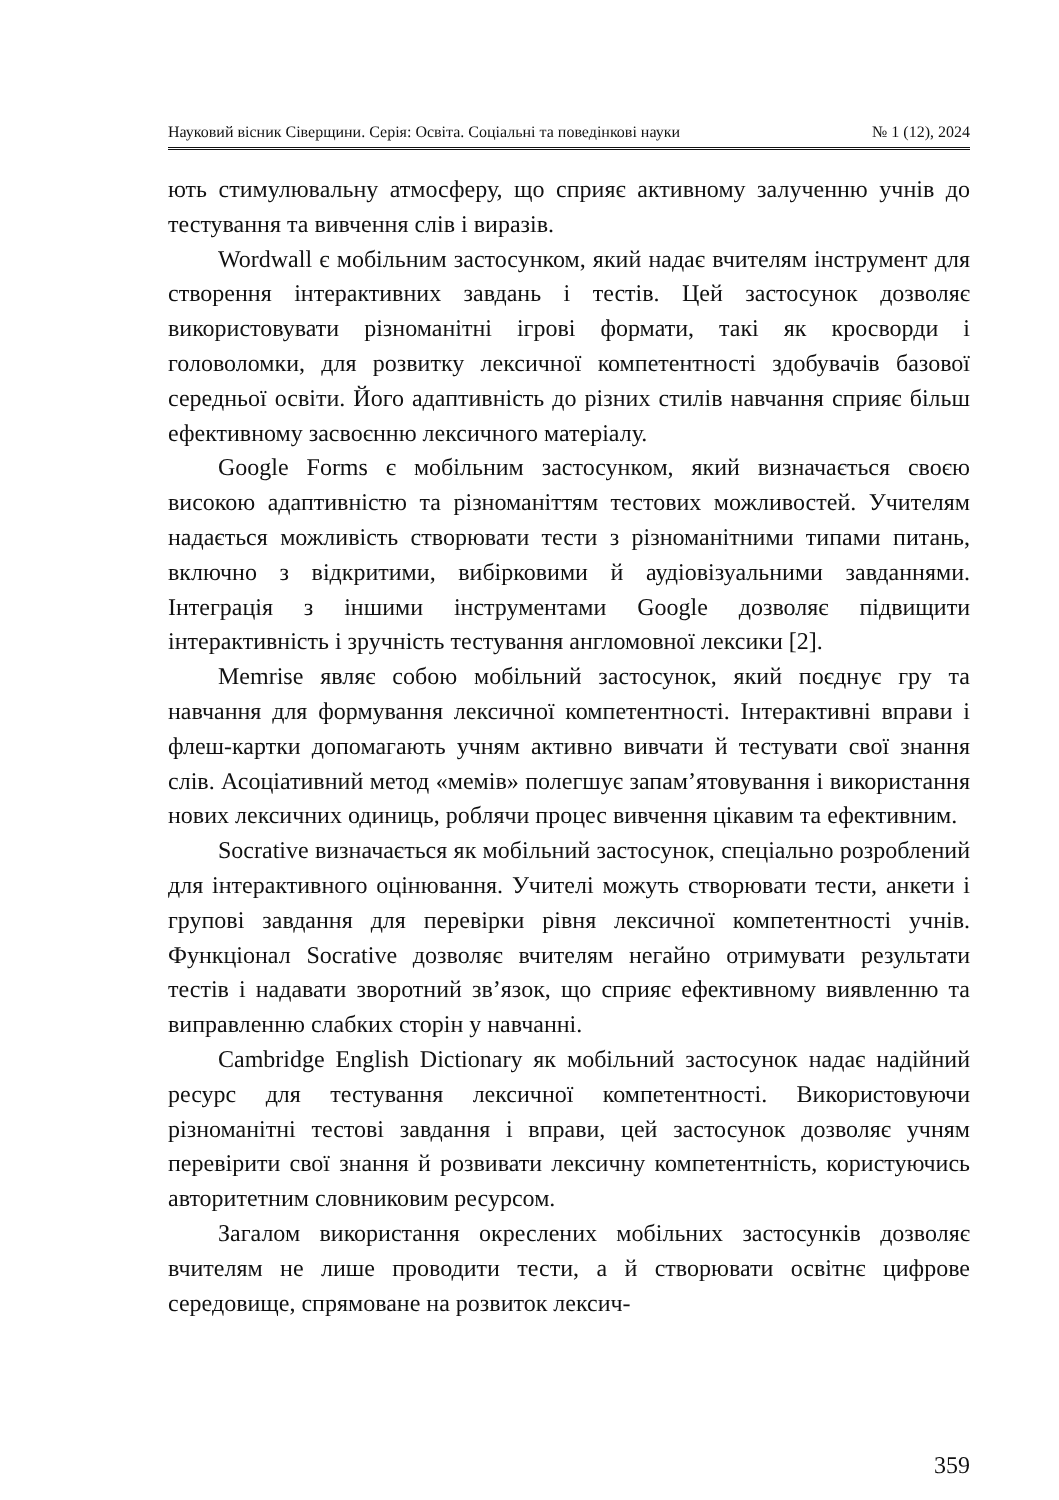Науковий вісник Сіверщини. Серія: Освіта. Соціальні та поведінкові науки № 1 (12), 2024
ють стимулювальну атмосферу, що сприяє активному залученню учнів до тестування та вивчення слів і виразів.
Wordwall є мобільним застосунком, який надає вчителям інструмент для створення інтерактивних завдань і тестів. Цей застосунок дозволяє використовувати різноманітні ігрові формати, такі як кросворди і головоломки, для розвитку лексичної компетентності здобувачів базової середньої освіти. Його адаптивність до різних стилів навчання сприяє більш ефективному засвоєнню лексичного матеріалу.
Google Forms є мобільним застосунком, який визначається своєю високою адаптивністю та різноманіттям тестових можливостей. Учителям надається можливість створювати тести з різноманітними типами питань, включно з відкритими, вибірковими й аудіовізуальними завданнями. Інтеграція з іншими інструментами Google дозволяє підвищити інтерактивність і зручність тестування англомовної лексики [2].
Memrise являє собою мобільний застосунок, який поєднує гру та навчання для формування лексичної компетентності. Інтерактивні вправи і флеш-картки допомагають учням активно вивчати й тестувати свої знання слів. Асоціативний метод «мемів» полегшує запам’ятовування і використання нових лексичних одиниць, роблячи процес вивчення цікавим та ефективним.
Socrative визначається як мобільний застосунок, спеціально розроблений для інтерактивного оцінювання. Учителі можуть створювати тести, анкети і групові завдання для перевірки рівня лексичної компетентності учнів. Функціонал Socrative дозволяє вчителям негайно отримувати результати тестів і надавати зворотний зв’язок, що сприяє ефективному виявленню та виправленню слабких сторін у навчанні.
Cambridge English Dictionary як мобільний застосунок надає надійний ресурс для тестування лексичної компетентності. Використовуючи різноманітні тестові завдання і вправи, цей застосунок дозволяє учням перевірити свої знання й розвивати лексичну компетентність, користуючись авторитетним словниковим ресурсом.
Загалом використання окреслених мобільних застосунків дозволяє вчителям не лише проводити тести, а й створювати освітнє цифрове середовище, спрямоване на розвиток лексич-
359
------
EXERCISE: Wherever the word "слів" appears in the listing above, copy the whole line.

RESULT:
ють стимулювальну атмосферу, що сприяє активному залученню учнів до тестування та вивчення слів і виразів.
Memrise являє собою мобільний застосунок, який поєднує гру та навчання для формування лексичної компетентності. Інтерактивні вправи і флеш-картки допомагають учням активно вивчати й тестувати свої знання слів. Асоціативний метод «мемів» полегшує запам’ятовування і використання нових лексичних одиниць, роблячи процес вивчення цікавим та ефективним.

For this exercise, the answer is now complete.